Left alone, Rollestone begins to soliloquize but, like Ko-Ko, he is interrupted. Quilt sneaks in by the window and tries to steal the letters that Jessie O'Hara wrote to Gerard (apparently he is planning to adopt a new profession: blackmail). Rollestone confiscates the letters (except for one, which Quilt has pocketed unobserved), ties Quilt up, questions him, and lets him go, intending to return the letters to Gerard. Quilt, however, is stopped, and Jessie's letter (addressed to "My dear, dear friend") is found on him. Captain O'Hara believes his niece must have written the letter to Gerard Seton, and Maud, who has returned, says that she will never speak to Gerard again if this is true. Rollestone then proclaims that he is the man to whom Jessie wrote the letter – to the horror of Maud, the fury of O'Hara, and the gratification of Mr. Seton.
ACT III
As Act III begins, Captain O'Hara, who has just been appointed a magistrate (i.e. a Justice of the Peace), prepares to examine Quilt on the charge of burglary. As O'Hara is unfamiliar with the correct legal procedures, he asks his prisoner to help him out. Not surprisingly, Quilt gets off. Rollestone arrives (to be a witness, but he's too late), and O'Hara attacks him for "ensnaring the affections" of his niece, whom he vows never to see again. Rollestone insists that it wasn't her fault, and soon finds himself agreeing to marry Jessie (although he doesn't know her name).

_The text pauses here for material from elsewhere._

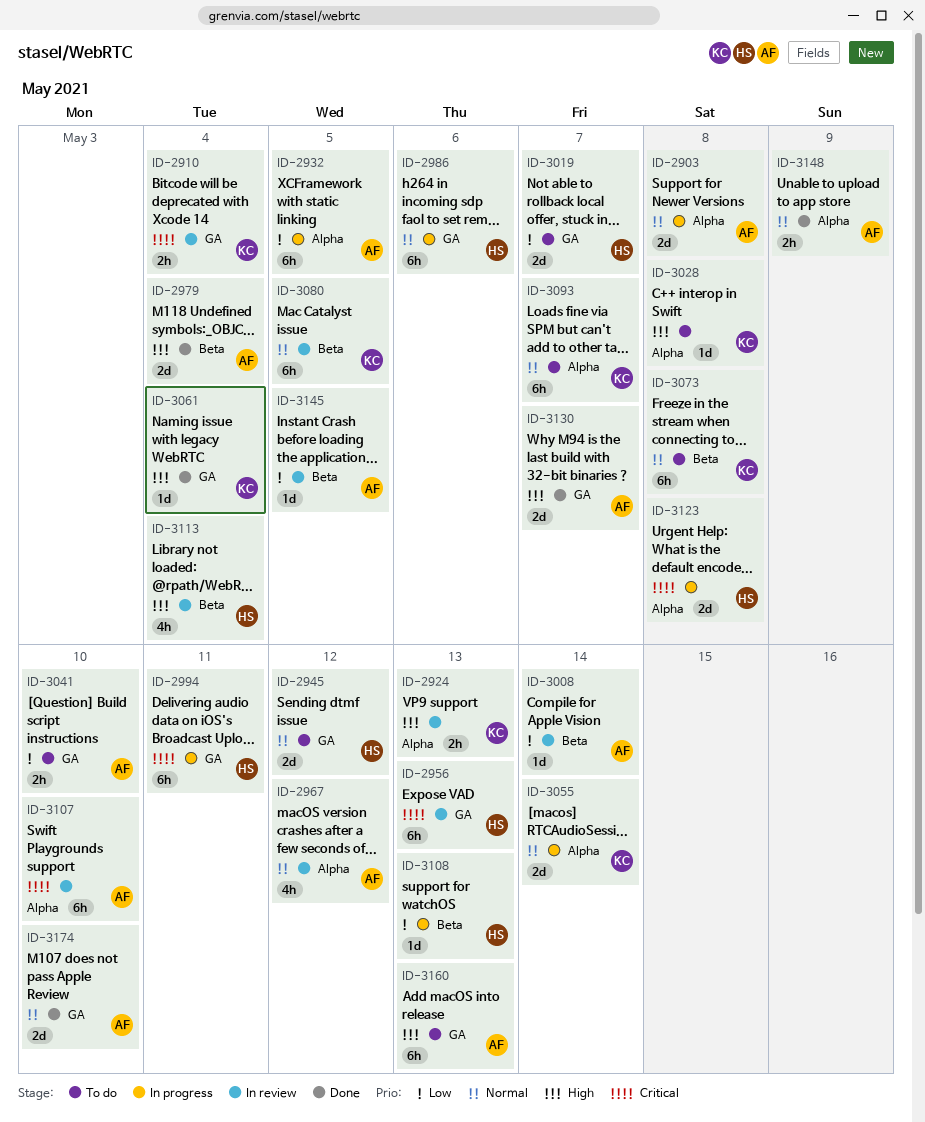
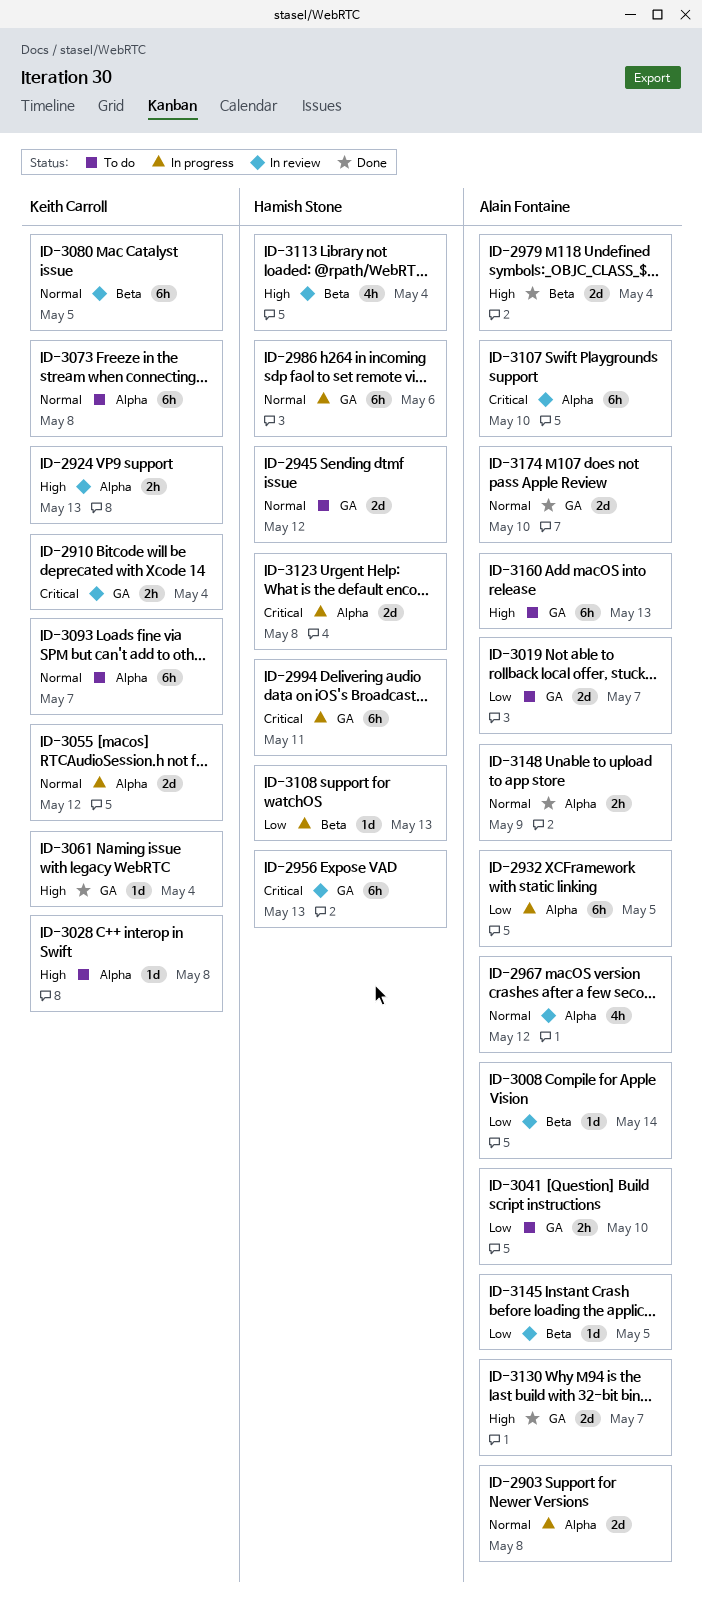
ID-3019, owner: Hamish Stone -> Alain Fontaine
ID-3055, due: May 14 -> May 12
ID-3073, label: Beta -> Alpha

Maud arrives and begs Rollestone to say something in defense of his conduct that will enable her to forgive him, but he refuses, and says that he may marry Jessie. Maud then informs him that Jessie has gone to London with Gerard Seton, and departs with expressions of pity. Gerard arrives and begins rebuking Rollestone for having proposed to Maud. Rollestone rebukes him for having run off with Jessie, and reveals that he claimed to be the recipient of Jessie's letter to save Gerard's chances of marrying Maud. It turns out, of course, that Gerard has married Jessie. But his not marrying money has not ruined his father after all, since Old Mr. Seton's cousin, Lord Dunueggan, has just died suddenly (and conveniently), thus restoring Seton to a secure financial position. Rollestone is reconciled with his old friend Gerard; Mr. Seton is reconciled with his son, despite the latter's eloping without his father's permission,; O'Hara is reconciled with his niece (though still a bit unclear as to just whom she has married); Maud reappears and announces "I know all" (how she knows all is never explained), and is reconciled with Rollestone. So the play ends happily for all concerned – except for Gilbert, when the reviews came out.